> **GOAL**
Copy the entries word for word, from the line containing "pose: elev=239.5 azim=243.1" through the end of the entries, including both ends. Leave the pictures out of your copy.

====== DATASET ROWS

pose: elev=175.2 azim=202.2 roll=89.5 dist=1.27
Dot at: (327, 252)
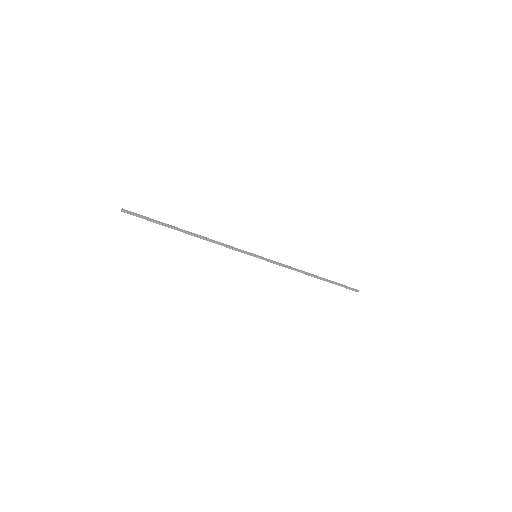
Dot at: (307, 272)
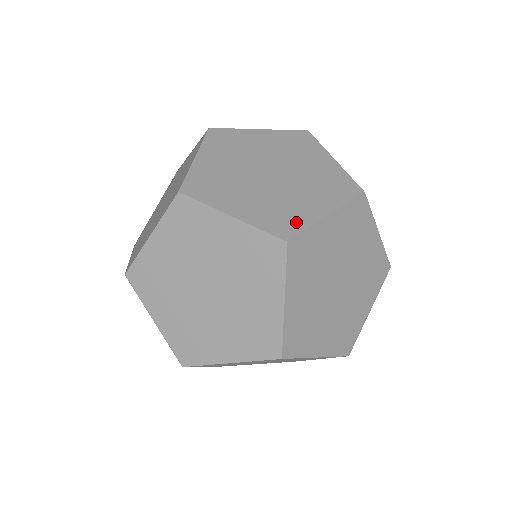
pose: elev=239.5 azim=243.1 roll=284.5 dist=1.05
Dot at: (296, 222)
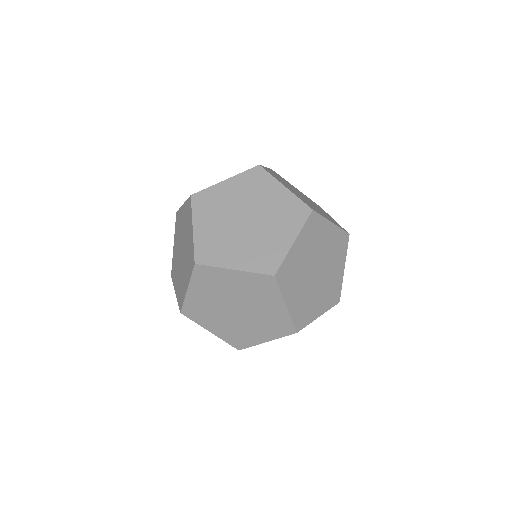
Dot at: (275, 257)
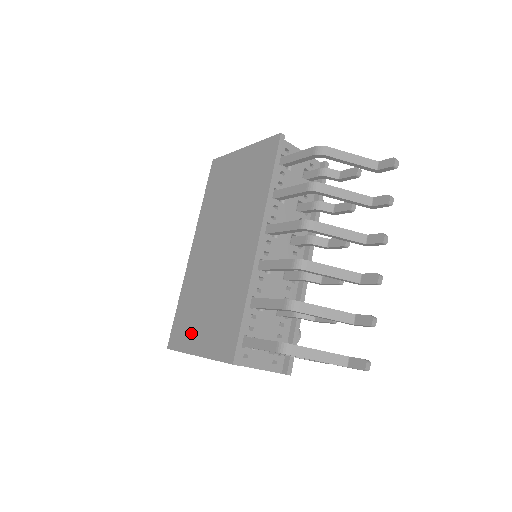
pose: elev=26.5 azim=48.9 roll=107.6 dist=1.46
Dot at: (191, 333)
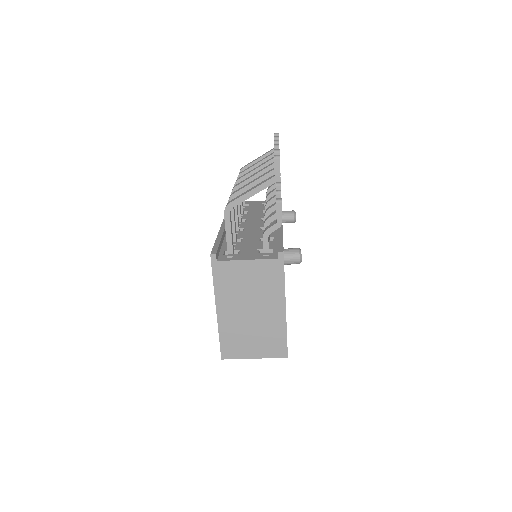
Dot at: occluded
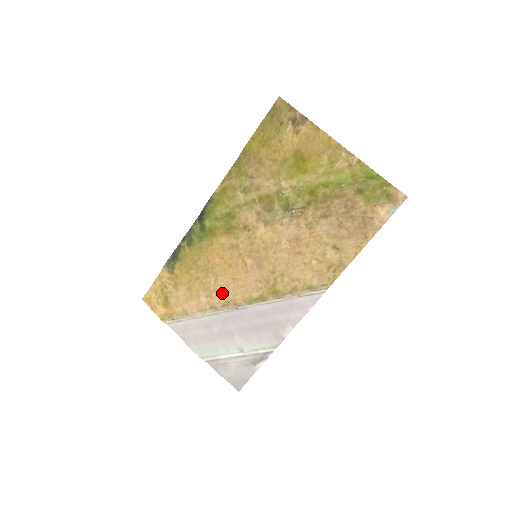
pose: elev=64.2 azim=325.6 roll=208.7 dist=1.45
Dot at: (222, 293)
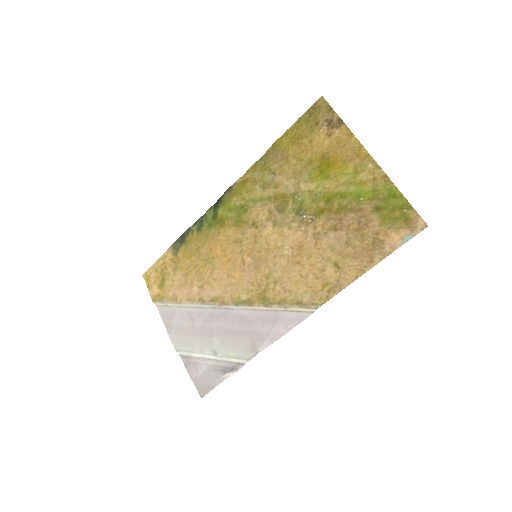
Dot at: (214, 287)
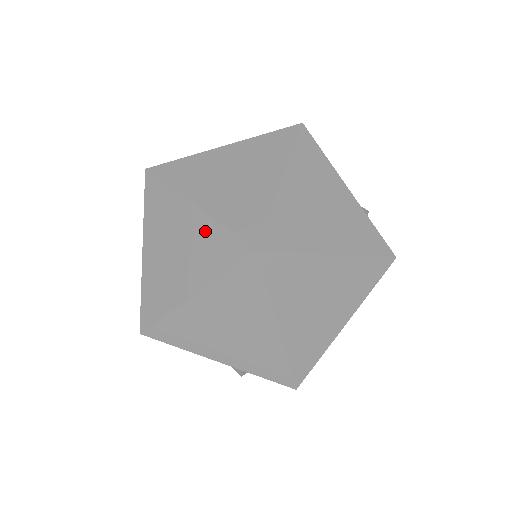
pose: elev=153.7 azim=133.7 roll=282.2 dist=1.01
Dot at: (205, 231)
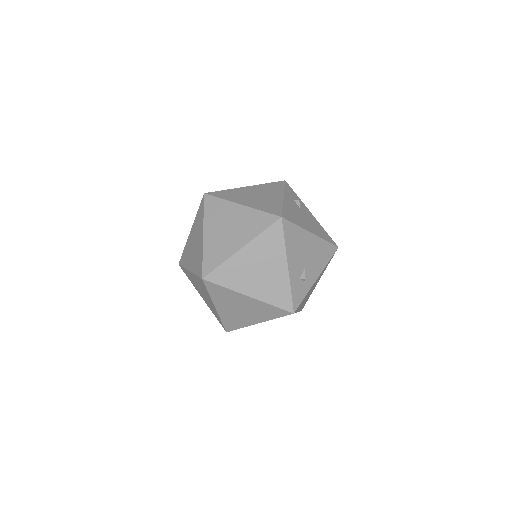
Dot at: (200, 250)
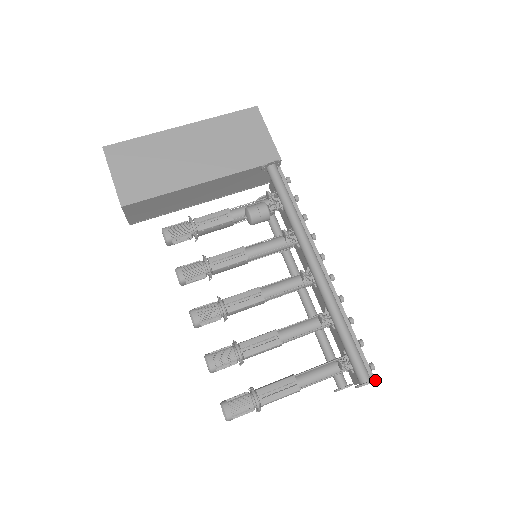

============

> **RESPONSE TO THIS TASK**
pose: elev=239.5 azim=243.1 roll=284.5 dist=1.05
Dot at: (296, 222)
Dot at: (275, 257)
pose: elev=26.5 azim=48.9 roll=107.6 dist=1.46
Dot at: (191, 333)
Dot at: occluded
pose: elev=64.2 azim=325.6 roll=208.7 dist=1.45
Dot at: (222, 293)
Dot at: (214, 287)
pose: elev=153.7 azim=133.7 roll=282.2 dist=1.01
Dot at: (205, 231)
Dot at: (200, 250)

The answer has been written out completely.